それでは旦那様、私と賭けをいたしましょう

 自分の中にこんな情けない一面があったなんてと失望する。
 ただ、失いたくない思いがそれほど強いのだという裏返しでもあるこの感情と、いつかは向き合わなければいけないのだろう。

「とにかくもう、抱くのはやめよう……」

 万が一にも彼女が妊娠し、ロランが賭けに勝ってしまったら、それこそ一生彼女の心は手に入らなくなる。そんな気がする。
 彼女に『賭けに負けたから』ロランのそばにいる、という認識を植えつけるのは、心も欲しくなってしまった今のロランには避けたい事態だ。

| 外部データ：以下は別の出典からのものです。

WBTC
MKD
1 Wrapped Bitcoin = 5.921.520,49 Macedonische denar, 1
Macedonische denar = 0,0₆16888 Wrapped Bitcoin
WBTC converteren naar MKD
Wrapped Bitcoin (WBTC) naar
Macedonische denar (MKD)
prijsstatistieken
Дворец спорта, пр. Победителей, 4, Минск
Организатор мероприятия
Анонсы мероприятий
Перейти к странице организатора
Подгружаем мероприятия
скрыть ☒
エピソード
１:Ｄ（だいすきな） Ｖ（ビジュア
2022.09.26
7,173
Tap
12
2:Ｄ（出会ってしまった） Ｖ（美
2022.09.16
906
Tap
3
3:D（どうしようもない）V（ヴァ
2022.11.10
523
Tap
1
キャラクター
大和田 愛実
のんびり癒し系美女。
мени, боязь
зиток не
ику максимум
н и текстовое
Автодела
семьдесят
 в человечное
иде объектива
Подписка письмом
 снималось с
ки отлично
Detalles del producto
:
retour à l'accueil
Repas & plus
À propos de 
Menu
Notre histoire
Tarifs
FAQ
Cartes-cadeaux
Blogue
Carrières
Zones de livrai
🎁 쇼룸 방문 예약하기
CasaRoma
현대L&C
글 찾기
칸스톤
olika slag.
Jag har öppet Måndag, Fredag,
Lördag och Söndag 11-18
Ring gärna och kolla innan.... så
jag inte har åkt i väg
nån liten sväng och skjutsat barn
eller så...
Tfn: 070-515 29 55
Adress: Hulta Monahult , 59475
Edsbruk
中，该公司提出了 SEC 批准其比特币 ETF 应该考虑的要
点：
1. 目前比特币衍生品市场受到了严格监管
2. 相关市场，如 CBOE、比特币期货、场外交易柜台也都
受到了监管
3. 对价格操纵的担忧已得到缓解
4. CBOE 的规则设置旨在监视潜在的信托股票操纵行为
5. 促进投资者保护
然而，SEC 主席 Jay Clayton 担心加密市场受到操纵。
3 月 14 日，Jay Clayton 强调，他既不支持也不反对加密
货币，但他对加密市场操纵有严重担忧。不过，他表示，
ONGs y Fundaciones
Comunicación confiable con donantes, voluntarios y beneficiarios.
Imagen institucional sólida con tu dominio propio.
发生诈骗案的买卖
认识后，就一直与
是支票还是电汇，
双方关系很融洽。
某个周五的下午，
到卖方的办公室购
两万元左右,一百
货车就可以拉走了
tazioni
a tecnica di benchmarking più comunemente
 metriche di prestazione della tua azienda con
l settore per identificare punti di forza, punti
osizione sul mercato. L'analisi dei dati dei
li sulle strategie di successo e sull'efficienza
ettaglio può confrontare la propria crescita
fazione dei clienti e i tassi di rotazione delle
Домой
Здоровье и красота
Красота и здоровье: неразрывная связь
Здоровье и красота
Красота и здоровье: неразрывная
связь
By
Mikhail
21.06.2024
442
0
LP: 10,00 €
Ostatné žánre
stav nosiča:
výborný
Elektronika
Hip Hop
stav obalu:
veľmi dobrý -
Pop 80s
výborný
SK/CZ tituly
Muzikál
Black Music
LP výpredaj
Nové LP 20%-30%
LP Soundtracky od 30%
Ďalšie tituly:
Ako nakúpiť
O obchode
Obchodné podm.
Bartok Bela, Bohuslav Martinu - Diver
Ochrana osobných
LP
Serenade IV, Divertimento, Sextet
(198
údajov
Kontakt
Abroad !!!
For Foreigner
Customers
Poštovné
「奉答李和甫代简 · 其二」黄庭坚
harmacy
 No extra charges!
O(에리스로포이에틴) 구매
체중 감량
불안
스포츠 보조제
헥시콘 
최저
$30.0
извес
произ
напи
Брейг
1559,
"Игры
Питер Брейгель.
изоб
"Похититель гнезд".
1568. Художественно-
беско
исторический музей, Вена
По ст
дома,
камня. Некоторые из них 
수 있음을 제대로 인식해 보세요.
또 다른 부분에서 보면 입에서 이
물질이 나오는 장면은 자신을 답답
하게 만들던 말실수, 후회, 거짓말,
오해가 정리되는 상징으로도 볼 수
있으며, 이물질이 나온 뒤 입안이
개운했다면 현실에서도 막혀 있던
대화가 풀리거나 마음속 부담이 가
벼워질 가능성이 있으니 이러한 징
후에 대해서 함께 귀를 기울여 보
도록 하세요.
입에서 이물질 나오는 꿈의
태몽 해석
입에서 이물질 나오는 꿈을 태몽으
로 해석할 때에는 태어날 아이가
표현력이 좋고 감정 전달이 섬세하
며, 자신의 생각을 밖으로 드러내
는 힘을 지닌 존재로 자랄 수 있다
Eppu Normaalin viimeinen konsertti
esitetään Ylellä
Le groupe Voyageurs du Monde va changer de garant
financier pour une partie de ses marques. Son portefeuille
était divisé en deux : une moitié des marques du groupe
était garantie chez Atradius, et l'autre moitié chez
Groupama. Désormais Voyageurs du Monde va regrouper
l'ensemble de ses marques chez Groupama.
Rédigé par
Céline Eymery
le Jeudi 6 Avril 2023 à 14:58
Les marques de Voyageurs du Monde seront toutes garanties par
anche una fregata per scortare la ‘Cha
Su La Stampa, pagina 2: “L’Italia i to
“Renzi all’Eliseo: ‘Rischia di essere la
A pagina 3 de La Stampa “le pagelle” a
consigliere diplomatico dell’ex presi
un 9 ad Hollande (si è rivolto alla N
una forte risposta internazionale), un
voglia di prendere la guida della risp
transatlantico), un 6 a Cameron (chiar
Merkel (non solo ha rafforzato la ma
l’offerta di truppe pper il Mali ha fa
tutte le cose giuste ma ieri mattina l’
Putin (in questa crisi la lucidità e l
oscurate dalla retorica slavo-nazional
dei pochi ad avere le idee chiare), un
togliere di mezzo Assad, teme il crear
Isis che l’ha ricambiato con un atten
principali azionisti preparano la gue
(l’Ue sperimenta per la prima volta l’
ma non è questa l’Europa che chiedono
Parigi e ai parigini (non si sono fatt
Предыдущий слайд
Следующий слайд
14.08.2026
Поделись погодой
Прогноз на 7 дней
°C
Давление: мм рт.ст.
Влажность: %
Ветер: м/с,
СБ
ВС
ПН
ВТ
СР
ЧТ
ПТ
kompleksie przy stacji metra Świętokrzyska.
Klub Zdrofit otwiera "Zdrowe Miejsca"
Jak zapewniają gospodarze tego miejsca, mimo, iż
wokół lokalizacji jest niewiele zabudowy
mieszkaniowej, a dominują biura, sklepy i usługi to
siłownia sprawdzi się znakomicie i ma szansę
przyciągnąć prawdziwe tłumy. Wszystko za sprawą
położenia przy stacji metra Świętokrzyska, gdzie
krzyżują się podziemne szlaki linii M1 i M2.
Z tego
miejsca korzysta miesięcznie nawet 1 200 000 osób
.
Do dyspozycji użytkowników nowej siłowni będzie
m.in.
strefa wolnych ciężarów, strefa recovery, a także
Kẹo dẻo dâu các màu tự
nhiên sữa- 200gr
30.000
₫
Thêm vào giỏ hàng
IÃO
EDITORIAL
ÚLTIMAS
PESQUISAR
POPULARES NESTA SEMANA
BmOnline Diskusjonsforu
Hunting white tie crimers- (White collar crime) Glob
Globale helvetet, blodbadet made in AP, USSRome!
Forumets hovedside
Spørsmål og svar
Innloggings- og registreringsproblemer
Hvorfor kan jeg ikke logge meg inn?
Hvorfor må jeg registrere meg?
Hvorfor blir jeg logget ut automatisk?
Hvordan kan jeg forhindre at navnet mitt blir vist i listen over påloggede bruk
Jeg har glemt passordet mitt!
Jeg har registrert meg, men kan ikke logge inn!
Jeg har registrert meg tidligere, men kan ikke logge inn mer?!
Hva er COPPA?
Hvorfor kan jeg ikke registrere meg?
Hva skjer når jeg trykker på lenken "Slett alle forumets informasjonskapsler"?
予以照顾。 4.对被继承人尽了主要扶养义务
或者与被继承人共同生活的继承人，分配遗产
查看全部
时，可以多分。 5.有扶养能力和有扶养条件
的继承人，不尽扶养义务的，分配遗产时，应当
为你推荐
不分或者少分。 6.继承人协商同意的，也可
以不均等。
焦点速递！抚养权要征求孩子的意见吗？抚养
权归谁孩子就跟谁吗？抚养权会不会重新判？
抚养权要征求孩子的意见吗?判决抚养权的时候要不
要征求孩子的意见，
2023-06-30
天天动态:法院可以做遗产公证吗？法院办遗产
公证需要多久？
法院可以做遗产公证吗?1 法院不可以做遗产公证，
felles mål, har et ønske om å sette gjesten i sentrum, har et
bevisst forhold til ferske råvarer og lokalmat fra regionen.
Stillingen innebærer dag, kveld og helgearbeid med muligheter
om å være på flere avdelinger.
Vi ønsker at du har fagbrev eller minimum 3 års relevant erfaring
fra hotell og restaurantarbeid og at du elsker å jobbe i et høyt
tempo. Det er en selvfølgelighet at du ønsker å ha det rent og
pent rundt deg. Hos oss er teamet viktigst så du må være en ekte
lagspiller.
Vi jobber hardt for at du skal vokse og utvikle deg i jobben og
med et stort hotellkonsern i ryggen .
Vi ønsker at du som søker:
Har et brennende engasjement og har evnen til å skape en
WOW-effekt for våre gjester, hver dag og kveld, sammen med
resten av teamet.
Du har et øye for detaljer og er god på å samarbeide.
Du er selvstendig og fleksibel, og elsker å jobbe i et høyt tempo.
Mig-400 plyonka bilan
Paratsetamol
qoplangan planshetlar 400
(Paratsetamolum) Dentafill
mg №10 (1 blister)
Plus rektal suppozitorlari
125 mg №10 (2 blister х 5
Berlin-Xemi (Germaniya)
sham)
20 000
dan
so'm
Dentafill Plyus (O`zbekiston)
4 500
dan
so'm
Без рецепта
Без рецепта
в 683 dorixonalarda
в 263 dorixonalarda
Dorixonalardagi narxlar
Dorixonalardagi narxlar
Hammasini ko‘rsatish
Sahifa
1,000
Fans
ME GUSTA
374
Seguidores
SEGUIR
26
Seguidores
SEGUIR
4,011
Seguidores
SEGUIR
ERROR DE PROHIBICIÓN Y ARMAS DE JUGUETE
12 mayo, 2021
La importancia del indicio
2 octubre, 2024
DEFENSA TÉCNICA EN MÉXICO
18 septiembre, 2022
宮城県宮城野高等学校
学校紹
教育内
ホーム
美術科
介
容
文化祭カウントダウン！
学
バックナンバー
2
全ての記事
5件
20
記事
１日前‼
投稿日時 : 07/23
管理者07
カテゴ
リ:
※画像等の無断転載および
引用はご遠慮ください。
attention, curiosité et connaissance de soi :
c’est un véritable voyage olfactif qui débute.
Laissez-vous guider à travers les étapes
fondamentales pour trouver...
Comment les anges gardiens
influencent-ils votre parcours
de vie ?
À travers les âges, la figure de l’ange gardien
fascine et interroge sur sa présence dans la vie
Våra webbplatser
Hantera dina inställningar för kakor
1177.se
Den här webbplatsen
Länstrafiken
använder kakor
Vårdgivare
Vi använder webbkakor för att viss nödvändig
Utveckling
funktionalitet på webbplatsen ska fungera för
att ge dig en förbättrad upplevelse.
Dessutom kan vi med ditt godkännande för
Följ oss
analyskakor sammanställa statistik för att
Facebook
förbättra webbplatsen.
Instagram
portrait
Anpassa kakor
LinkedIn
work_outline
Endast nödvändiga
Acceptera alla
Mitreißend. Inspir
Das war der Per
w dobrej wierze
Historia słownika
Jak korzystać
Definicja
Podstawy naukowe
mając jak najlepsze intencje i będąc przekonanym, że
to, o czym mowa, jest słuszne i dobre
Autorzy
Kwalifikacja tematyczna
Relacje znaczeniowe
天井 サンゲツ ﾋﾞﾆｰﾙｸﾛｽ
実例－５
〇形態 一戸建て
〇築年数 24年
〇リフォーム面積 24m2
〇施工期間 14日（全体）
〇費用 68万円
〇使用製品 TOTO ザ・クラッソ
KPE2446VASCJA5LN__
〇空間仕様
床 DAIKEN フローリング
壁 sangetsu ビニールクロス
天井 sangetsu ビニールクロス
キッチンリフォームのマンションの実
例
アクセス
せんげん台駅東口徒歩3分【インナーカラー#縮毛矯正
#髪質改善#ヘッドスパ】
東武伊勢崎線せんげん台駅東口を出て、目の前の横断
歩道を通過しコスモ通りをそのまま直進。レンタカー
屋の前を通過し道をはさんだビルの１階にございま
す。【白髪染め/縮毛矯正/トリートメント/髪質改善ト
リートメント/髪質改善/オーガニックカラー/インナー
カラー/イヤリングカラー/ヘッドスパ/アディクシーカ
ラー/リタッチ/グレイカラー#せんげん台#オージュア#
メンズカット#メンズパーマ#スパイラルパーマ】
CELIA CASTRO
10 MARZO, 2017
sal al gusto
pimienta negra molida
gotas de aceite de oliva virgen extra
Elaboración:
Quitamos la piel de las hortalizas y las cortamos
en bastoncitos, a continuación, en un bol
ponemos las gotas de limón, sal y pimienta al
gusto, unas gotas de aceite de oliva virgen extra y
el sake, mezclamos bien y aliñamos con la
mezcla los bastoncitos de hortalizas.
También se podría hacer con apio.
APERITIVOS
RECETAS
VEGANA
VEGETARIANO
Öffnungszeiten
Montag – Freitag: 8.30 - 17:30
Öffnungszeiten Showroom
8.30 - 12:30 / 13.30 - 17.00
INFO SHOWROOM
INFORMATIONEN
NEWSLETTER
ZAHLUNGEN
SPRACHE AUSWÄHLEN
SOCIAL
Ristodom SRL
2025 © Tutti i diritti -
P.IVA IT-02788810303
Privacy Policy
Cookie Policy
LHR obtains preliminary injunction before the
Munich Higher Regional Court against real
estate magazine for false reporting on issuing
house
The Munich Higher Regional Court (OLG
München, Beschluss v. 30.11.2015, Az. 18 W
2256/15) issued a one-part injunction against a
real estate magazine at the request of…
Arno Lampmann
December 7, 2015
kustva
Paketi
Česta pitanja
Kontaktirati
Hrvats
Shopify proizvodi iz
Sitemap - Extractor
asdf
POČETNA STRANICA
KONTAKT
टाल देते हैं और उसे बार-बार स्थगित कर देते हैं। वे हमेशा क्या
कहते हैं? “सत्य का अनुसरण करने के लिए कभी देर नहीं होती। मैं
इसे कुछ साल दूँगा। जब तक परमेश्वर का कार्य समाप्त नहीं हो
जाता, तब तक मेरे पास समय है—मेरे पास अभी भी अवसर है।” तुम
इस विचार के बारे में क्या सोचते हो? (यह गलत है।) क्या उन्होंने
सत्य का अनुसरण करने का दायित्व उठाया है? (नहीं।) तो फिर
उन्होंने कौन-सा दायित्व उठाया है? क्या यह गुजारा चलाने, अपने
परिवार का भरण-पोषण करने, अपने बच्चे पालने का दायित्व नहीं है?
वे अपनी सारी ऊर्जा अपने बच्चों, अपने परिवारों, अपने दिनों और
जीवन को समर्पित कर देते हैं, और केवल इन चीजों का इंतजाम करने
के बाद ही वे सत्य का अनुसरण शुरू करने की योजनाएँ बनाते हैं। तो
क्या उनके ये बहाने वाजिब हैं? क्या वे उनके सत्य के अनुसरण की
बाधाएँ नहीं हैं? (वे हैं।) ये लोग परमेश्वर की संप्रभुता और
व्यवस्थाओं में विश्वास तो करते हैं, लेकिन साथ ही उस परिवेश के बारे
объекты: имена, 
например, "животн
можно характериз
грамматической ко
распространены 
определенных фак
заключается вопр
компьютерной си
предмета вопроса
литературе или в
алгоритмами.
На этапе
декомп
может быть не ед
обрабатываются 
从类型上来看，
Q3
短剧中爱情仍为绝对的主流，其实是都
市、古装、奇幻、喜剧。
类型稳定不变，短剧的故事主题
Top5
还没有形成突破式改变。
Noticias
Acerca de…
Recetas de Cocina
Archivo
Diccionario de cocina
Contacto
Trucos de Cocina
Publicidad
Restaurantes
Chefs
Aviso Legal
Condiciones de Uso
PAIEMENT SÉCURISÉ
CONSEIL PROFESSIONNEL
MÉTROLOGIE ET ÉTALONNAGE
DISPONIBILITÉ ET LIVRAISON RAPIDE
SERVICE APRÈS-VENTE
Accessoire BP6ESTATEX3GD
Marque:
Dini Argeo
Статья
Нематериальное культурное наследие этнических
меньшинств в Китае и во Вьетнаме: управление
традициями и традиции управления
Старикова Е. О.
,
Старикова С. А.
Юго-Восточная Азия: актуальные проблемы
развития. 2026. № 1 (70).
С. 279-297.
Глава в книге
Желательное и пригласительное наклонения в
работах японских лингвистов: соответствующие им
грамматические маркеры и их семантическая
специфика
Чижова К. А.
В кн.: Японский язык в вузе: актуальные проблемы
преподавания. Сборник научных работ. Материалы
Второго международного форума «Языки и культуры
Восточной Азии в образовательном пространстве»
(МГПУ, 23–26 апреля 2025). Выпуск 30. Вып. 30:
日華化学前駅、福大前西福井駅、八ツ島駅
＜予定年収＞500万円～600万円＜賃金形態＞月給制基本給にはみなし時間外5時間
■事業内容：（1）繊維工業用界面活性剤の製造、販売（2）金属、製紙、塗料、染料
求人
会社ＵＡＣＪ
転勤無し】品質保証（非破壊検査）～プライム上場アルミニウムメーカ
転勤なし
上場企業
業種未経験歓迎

そんな義務感で一緒にいてもらっても、虚しくなるだけだから。
 無意識に口からこぼしてしまった呟きを、王子たちが拾う。

「うわ~、ロランってばそんなに野獣だったの~?」

 第三王子が茶化し、

「だから嫌われちゃったの?」

 後ろからくっついている第四王子がおもしろがるように目を細め、

「そっ、そういうことを皆の前で口にするなっ」

 第二王子が顔を赤くし、

「なんでもいいけど、告白しなよ?」

 リヒトが至極真っ当だけれど無理難題を突きつけてくる。

「いやいや、告白はいいって~。奥さんより俺たちと遊ぼうよ~」
「僕もその方が嬉しいなー。僕だけ結婚してなくて暇だし」
「それより仕事をするべきだ。問題は山積みだぞ」
「ねえ、なんでみんなロランを応援してあげないの? ここは応援しようよ」

 四兄弟がごちゃごちゃとうるさい。
 真剣に悩みたい時に彼らと一緒にいるのは間違いだったなと、ロランはため息をこぼした。